ACTIVITY: Copy the entire text on tetraethylammonium and T-cell binding sites word for word.

The K channel blocker, tetraethylammonium, displaces beta-endorphin and naloxone from T-cell binding sites.

Beta-endorphin and naloxone bind to Jurkat cell membrane preparations and can mutually displace each other from membrane binding sites. Tetraethylammonium ion, a potassium channel blocker, competitively displaces beta-endorphin and naloxone from membrane binding sites. Mitogen stimulated calcium ion flux is inhibited by tetraethyl ammonium and this inhibition is relieved by naloxone. With data derived from whole cell calcium ion flux studies, we accurately calculated the competitive displacement of beta-endorphin and naloxone from membrane preparations by tetraethylammonium thus showing that the action of these agents on potassium channels does not require second messengers. Using the resuspension induced ion flux technique, we find that beta-endorphin competes against naloxone for binding to Jurkat cells and naloxone competes against charybdotoxin, a potassium channel inhibitor, which like tetraethylammonium, is known to bind to the outer vestibule of the channel. Patch clamp electrophysiological studies show that beta-endorphin and naloxone exert complex actions on potassium channels in the presence or absence of mitogens. We conclude that one molecule of beta-endorphin or naloxone, but not both at the same time, bind to an area near the charybdotoxin/tetraethylammonium binding locus of Jurkat potassium channels.

SUPPLIED RECORDS:
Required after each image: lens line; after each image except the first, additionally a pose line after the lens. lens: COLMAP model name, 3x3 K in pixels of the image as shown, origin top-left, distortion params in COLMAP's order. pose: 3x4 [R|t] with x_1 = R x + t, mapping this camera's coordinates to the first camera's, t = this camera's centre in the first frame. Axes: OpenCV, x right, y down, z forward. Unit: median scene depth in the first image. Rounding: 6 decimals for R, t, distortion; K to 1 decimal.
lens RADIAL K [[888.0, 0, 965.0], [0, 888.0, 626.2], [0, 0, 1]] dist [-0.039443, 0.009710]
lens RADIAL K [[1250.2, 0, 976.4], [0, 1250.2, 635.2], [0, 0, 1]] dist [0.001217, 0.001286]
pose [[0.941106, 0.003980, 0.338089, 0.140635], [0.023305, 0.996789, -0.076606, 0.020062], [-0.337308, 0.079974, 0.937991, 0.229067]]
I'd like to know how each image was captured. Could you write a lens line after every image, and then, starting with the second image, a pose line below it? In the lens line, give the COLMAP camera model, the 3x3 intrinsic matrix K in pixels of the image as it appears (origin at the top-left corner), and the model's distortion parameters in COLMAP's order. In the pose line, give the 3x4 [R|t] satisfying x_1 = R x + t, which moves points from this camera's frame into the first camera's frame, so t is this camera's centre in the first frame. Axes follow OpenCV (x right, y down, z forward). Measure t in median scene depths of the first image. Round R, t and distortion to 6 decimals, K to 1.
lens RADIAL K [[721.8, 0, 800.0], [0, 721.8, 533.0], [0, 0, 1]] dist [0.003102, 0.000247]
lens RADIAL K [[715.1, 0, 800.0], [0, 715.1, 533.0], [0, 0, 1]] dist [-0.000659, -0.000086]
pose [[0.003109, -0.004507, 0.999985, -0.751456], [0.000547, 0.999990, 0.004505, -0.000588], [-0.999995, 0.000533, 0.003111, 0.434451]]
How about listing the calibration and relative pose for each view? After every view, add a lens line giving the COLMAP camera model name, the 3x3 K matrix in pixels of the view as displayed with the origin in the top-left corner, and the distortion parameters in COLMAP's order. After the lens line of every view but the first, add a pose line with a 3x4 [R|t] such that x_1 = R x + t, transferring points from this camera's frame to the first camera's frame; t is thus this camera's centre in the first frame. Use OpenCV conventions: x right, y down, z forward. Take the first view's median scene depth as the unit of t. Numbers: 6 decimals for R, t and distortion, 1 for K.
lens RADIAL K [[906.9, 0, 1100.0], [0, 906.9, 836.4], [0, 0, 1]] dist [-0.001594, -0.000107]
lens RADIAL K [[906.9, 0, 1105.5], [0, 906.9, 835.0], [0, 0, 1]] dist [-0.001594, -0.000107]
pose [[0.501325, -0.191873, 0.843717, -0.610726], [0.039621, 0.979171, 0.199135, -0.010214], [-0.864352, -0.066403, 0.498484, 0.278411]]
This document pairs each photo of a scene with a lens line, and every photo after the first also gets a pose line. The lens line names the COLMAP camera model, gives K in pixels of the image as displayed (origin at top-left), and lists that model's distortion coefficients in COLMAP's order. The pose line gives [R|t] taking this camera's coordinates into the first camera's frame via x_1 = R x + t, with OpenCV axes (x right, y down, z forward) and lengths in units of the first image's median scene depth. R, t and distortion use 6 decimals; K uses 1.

OUTPUT:
The K channel blocker, tetraethylammonium, displaces beta-endorphin and naloxone from T-cell binding sites.

Beta-endorphin and naloxone bind to Jurkat cell membrane preparations and can mutually displace each other from membrane binding sites. Tetraethylammonium ion, a potassium channel blocker, competitively displaces beta-endorphin and naloxone from membrane binding sites. Mitogen stimulated calcium ion flux is inhibited by tetraethyl ammonium and this inhibition is relieved by naloxone. With data derived from whole cell calcium ion flux studies, we accurately calculated the competitive displacement of beta-endorphin and naloxone from membrane preparations by tetraethylammonium thus showing that the action of these agents on potassium channels does not require second messengers. Using the resuspension induced ion flux technique, we find that beta-endorphin competes against naloxone for binding to Jurkat cells and naloxone competes against charybdotoxin, a potassium channel inhibitor, which like tetraethylammonium, is known to bind to the outer vestibule of the channel. Patch clamp electrophysiological studies show that beta-endorphin and naloxone exert complex actions on potassium channels in the presence or absence of mitogens. We conclude that one molecule of beta-endorphin or naloxone, but not both at the same time, bind to an area near the charybdotoxin/tetraethylammonium binding locus of Jurkat potassium channels.